### ACTION ITEM
Taking the line containing "left eye: (111, 60)" as the first and the last line of the entries as the end, reproduce every line between them exactly, including both.

### GIVEN RECORDS
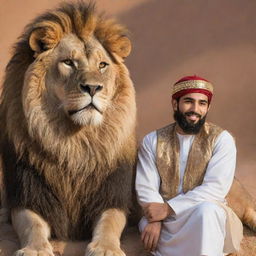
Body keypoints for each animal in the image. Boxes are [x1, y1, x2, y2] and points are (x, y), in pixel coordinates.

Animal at [0, 2, 136, 256]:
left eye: (102, 65)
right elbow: (32, 224)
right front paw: (36, 249)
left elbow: (110, 222)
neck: (75, 143)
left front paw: (106, 248)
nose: (93, 88)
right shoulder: (27, 195)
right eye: (69, 62)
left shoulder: (112, 194)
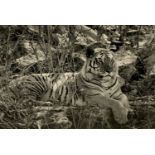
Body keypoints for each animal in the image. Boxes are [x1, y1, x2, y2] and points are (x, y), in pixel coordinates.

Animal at [0, 42, 131, 124]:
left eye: (111, 60)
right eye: (100, 61)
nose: (109, 70)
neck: (106, 81)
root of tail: (10, 83)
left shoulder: (119, 94)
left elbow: (124, 100)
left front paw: (126, 111)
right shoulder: (94, 96)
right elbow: (113, 102)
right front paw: (121, 118)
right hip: (38, 83)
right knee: (26, 102)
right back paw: (49, 103)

### OUTPUT OF THE TASK
left eye: (111, 60)
right eye: (100, 61)
nose: (109, 70)
neck: (106, 81)
root of tail: (10, 83)
left shoulder: (119, 94)
left elbow: (124, 100)
left front paw: (126, 111)
right shoulder: (94, 96)
right elbow: (113, 102)
right front paw: (121, 118)
right hip: (38, 83)
right knee: (26, 102)
right back paw: (49, 103)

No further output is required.